▶ _What the task requires_: Filter the data below, keeping only lines that contain "labels".

- Opening Delimiter -

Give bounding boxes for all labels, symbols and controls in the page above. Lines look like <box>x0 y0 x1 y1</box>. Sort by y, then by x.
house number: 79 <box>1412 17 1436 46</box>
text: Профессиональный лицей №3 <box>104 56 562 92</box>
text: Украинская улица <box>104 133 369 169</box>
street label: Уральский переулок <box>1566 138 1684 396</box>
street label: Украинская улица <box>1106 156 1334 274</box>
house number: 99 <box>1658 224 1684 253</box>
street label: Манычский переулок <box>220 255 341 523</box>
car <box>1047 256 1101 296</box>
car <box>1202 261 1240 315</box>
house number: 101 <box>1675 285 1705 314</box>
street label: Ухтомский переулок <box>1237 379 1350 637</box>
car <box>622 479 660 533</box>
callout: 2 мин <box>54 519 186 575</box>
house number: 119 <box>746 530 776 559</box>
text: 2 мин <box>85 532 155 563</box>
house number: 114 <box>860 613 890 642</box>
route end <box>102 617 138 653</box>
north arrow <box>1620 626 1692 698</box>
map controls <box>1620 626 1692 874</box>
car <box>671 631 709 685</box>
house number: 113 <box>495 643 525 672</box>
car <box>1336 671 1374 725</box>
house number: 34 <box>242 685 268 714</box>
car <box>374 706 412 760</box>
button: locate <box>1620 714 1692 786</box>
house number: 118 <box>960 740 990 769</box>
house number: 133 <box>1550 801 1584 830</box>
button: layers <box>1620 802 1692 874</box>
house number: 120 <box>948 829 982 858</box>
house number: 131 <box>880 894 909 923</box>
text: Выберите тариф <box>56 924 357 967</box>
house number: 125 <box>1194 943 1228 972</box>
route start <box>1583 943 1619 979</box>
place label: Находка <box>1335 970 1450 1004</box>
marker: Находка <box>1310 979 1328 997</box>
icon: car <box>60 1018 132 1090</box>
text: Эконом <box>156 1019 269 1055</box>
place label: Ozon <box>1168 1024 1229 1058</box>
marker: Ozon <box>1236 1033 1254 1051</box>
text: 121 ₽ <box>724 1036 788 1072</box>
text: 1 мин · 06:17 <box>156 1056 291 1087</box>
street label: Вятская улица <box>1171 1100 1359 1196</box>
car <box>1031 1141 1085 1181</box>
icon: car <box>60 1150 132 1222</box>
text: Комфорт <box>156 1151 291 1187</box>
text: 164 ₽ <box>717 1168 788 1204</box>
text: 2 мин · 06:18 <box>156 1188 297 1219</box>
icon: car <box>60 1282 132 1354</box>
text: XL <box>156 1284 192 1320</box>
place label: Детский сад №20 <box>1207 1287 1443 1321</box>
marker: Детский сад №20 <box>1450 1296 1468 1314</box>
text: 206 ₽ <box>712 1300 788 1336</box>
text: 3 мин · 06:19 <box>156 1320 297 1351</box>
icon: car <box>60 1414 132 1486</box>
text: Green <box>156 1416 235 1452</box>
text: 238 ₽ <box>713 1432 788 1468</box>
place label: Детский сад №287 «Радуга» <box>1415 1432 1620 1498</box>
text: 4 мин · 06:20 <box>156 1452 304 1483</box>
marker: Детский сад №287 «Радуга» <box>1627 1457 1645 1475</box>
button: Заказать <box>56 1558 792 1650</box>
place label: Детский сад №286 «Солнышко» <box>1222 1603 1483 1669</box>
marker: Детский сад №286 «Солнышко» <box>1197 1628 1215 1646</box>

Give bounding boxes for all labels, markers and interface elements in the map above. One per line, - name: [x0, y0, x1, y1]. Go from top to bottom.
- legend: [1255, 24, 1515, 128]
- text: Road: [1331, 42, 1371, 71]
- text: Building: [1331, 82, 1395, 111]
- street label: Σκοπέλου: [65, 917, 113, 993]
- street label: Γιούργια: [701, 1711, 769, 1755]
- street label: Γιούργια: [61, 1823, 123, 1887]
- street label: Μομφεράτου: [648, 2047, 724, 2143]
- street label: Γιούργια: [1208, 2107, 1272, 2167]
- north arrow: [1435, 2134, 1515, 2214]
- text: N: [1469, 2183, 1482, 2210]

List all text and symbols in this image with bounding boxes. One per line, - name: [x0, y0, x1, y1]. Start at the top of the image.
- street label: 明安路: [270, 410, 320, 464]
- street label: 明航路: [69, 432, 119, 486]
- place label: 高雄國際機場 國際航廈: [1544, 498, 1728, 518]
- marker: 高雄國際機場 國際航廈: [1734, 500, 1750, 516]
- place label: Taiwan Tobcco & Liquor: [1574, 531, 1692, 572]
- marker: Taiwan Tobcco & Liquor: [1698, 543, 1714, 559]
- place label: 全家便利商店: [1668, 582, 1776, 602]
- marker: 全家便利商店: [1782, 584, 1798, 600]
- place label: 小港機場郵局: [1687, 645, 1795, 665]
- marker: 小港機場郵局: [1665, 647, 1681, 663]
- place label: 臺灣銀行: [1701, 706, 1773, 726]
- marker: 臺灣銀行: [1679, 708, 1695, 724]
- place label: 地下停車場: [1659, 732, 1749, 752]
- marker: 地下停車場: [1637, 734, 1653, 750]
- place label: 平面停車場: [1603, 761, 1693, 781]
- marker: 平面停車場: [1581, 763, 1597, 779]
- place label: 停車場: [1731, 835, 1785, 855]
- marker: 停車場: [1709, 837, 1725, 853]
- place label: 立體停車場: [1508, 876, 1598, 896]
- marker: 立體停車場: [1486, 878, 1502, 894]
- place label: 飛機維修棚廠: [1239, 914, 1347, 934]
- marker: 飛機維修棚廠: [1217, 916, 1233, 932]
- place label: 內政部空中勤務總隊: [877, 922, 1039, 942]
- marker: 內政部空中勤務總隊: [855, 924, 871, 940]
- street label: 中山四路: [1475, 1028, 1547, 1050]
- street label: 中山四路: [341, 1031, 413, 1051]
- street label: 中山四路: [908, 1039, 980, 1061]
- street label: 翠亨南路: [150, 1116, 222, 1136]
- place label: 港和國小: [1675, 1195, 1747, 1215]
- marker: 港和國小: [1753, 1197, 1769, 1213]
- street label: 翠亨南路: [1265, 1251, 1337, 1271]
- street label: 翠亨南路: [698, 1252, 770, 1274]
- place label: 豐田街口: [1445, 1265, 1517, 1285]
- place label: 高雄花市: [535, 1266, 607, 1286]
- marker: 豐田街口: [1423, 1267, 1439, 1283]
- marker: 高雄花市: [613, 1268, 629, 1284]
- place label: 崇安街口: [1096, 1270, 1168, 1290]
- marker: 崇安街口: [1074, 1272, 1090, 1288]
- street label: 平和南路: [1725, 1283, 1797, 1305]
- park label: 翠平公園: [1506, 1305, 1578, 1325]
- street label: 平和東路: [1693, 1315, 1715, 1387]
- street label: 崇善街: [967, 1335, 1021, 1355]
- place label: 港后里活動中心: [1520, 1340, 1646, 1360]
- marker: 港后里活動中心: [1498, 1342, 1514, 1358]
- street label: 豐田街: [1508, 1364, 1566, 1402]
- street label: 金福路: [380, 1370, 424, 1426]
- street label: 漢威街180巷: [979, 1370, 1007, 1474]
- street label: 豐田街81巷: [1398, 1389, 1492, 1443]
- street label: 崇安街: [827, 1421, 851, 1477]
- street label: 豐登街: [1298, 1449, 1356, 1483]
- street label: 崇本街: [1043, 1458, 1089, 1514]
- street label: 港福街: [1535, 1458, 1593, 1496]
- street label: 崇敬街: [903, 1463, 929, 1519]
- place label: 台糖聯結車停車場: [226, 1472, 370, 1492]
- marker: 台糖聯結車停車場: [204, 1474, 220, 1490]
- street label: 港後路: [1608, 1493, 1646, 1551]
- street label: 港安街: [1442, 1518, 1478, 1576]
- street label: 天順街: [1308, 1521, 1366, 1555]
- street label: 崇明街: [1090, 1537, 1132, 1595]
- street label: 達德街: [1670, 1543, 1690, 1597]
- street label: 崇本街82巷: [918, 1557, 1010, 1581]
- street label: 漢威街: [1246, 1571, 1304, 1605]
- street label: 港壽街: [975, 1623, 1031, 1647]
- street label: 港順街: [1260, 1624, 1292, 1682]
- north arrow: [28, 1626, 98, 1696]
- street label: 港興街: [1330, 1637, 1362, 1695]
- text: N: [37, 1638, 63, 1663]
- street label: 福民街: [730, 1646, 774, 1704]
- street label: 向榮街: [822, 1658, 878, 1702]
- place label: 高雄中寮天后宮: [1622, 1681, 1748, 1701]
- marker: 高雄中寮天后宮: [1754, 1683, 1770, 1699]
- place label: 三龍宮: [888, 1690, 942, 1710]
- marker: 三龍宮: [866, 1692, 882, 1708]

- Closing Delimiter -

▶ _Answer space_:
Give bounding boxes for all labels, symbols and controls in the page above. Lines look like <box>x0 y0 x1 y1</box>. Sort by y, then by x.
Give bounding boxes for all labels, markers and interface elements in the map above. One per line, - name: [x0, y0, x1, y1]. Go from top to bottom.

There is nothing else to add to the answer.